31. Similarly, the fact that he was unaware of the relevant planning issues that have now come to the fore by virtue of Mr. Gaynor's investigation cannot in my view be relied upon as an excusing circumstance. It was always open from the outset to Mr. Hanley to engage an expert and the fact of the matter is that he only chose to do so when the case was going to trial. To that extent therefore, the alleged fraud of which he now complains could with reasonable diligence have been discovered long ago, even if one accepts that it required the input of an expert to reveal it, a proposition which in my view is highly dubious.
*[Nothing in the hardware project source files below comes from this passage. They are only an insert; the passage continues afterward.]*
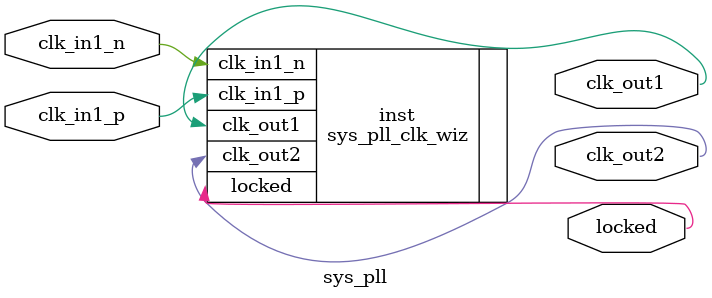
<source format=v>


`timescale 1ps/1ps

(* CORE_GENERATION_INFO = "sys_pll,clk_wiz_v5_4_3_0,{component_name=sys_pll,use_phase_alignment=true,use_min_o_jitter=false,use_max_i_jitter=false,use_dyn_phase_shift=false,use_inclk_switchover=false,use_dyn_reconfig=false,enable_axi=0,feedback_source=FDBK_AUTO,PRIMITIVE=MMCM,num_out_clk=2,clkin1_period=5.000,clkin2_period=10.0,use_power_down=false,use_reset=false,use_locked=true,use_inclk_stopped=false,feedback_type=SINGLE,CLOCK_MGR_TYPE=NA,manual_override=false}" *)

module sys_pll 
 (
  // Clock out ports
  output        clk_out1,
  output        clk_out2,
  // Status and control signals
  output        locked,
 // Clock in ports
  input         clk_in1_p,
  input         clk_in1_n
 );

  sys_pll_clk_wiz inst
  (
  // Clock out ports  
  .clk_out1(clk_out1),
  .clk_out2(clk_out2),
  // Status and control signals               
  .locked(locked),
 // Clock in ports
  .clk_in1_p(clk_in1_p),
  .clk_in1_n(clk_in1_n)
  );

endmodule

</source>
32. Litigants in person are of course entitled to precisely the same rights as represented parties to litigation. If they choose to pursue legal proceedings without the benefit of legal or other advice from properly qualified professionals, they cannot be heard to say that they are entitled to be treated differently to represented parties by virtue of a conscious choice on their part to eschew the assistance of such professionals. Accordingly, no good reason has been advanced on behalf of Mr. Hanley for the failure to plead his case, a case commenced in any event very late in the day, in a proper manner.

33. For those reasons therefore, in my view, the application to amend must fail.

34. Turning now to the application to join Mrs. Hannon in her personal capacity as a defendant, it seems to me that precisely the same considerations apply to this application as applied to the application to amend. The failure to join Mrs. Hannon originally in the proceedings is again said to stem from the fact that Mr. Hanley did not know any better. He has certainly known for a considerable period of time however, at the latest October 2014 when Mrs. Hannon delivered her defence, that she was contesting the fact that she was the administrator of her late husband's estate. That is also her clear evidence on oath and Mr. Hanley has chosen not to engage with it despite filing a subsequent affidavit which tends to suggest that he is not in a position to produce any evidence to support what he originally alleged.

35. In my view, Mrs. Hannon was perfectly entitled to defend the proceedings up to the present time on the basis that they were entirely misconceived against her in circumstances where she is not in fact the administrator of her husband's estate and that she would not be required to engage further with any of the merits on this account. It is now proposed to join her in circumstances where she will have to endeavour to call to mind, even if she were in a position to do so, events going back now some fourteen years in a case which, were it to be instituted today against her, would be manifestly statute barred. I cannot see other than that she would be significantly prejudiced by being joined as a defendant to the proceedings at this stage and it would in my view be unjust to do so.

36. For these reasons therefore, I propose to refuse the plaintiff's application herein.